Building End-to-End Data Pipelines with Dask
Learn how to implement a parallelization process in your data pipeline.
Image by Author | IdeogramData is a vital asset that businesses utilize to gain a competitive edge. With advancements in technology, it has become much easier to collect and store data. The problem is that the abundance of data hinders processing, as it becomes slower with larger data sizes.
To enhance data processing, several tools can assist, including Dask. Dask is a powerful Python library that provides a Pandas-compatible API to scale data processing via parallel, out-of-core computation. It handles large datasets by partitioning workflows into smaller batches and executing them concurrently across multiple cores or machines.
As Dask is a valuable tool, it was wise to learn how to establish an end-to-end data pipeline that any data professional can use. That’s why this article will teach you how to set up the data pipeline with Dask.
Let’s get into it.
Preparation
For this tutorial to work, we need to set up a few things. First, we will establish a database to store our data. In this case, we will use MySQL as the database; therefore, simply download it and follow the standard installation instructions.
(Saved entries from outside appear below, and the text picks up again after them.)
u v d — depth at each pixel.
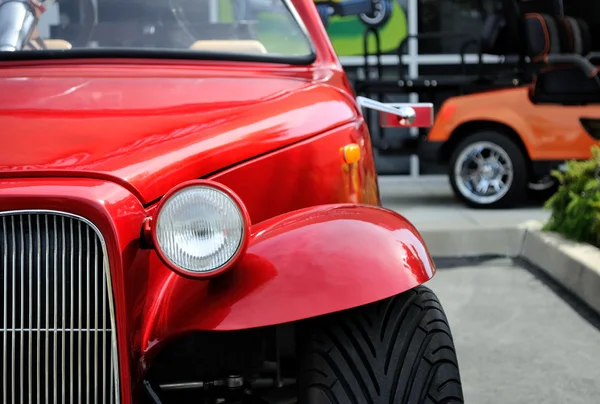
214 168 2.69
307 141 3.03
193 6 3.65
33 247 2.22
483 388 4.28
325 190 3.07
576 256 5.97
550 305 5.70
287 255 2.42
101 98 2.89
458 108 9.40
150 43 3.59
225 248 2.29
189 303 2.41
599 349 4.85
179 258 2.27
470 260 6.98
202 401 2.76
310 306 2.32
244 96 3.12
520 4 9.70
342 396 2.36
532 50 9.17
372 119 10.98
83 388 2.26
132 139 2.59
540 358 4.70
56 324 2.22
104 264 2.23
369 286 2.37
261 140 2.88
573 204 6.53
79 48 3.47
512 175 9.26
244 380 2.80
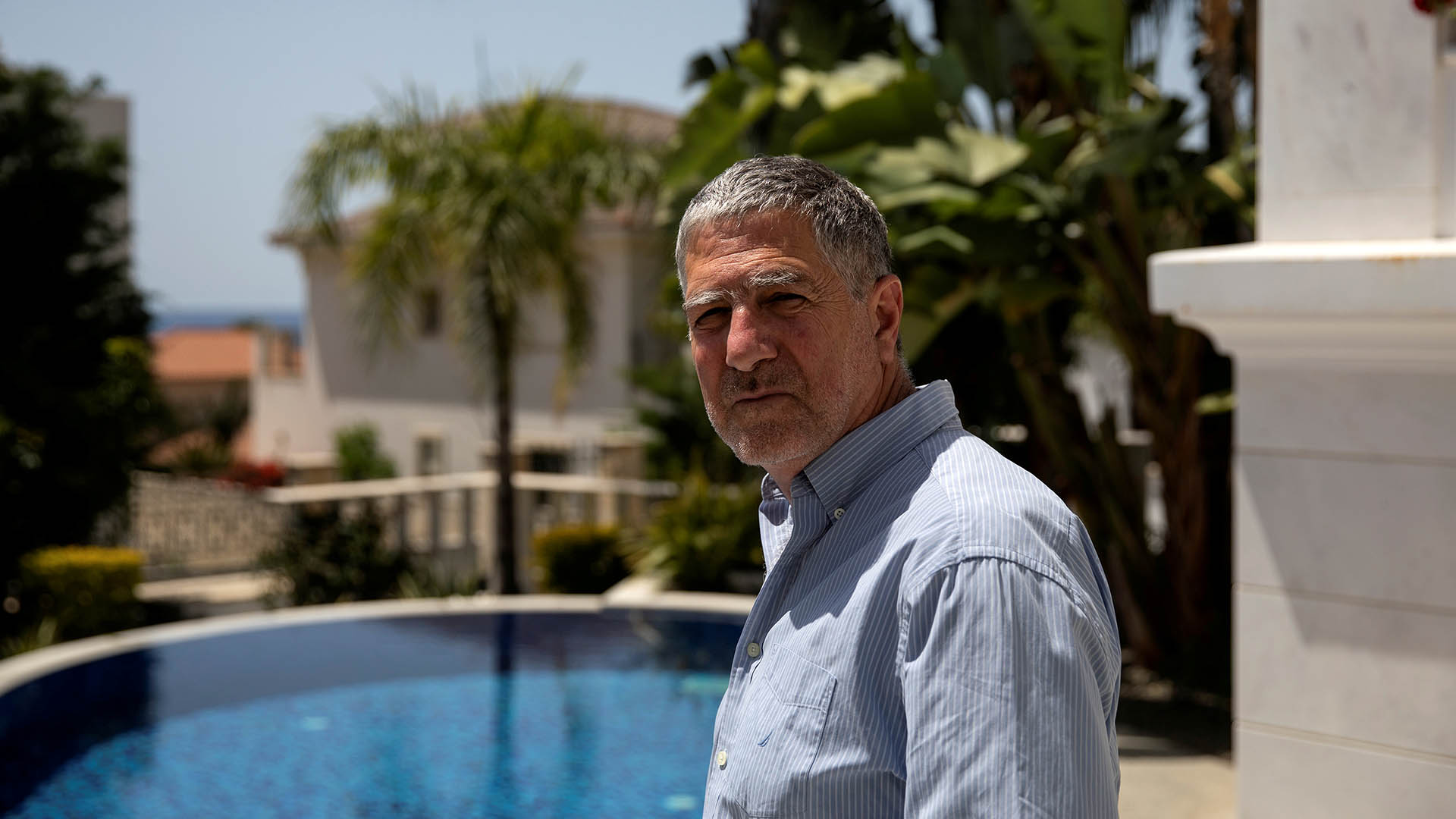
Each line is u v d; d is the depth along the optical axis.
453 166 10.83
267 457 23.56
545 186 11.09
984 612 1.26
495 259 10.69
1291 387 3.70
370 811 5.96
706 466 12.31
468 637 9.02
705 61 11.01
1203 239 8.41
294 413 22.67
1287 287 3.49
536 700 7.75
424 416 20.31
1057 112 8.39
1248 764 3.81
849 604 1.39
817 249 1.51
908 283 7.36
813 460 1.54
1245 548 3.81
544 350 18.48
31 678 7.55
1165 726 6.38
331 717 7.39
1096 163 6.59
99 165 12.18
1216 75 7.91
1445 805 3.45
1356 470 3.59
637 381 12.63
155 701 7.59
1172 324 7.56
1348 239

For the dataset, we will utilise the Data Scientist Salary dataset, which is publicly available on Kaggle. Save the data in a folder called 'data' and leave it for now.
Next, set up the environment by creating a virtual environment using the following code.
python -m venv dask_pipeline
You can choose other names for your virtual environment, but I prefer a self-explanatory name. Activate the virtual environment and create a requirements.txt file, which will be populated with the necessary libraries for the project.
dask[complete]
pandas
numpy
sqlalchemy
PyMySQL
luigi
python-dotenv
setuptools
Once the file is ready, we will install the libraries using the following code.
pip install -r requirements.txt
Then, create a file called '.env', where we will store all the variables used in this project, primarily for database access. Fill the file with the following information:
DB_USER=your_username
DB_PASS=your_password
DB_HOST=localhost
DB_PORT=3306
DB_NAME=analytics
Then, create a file called config.py, which will be used for connecting to the database.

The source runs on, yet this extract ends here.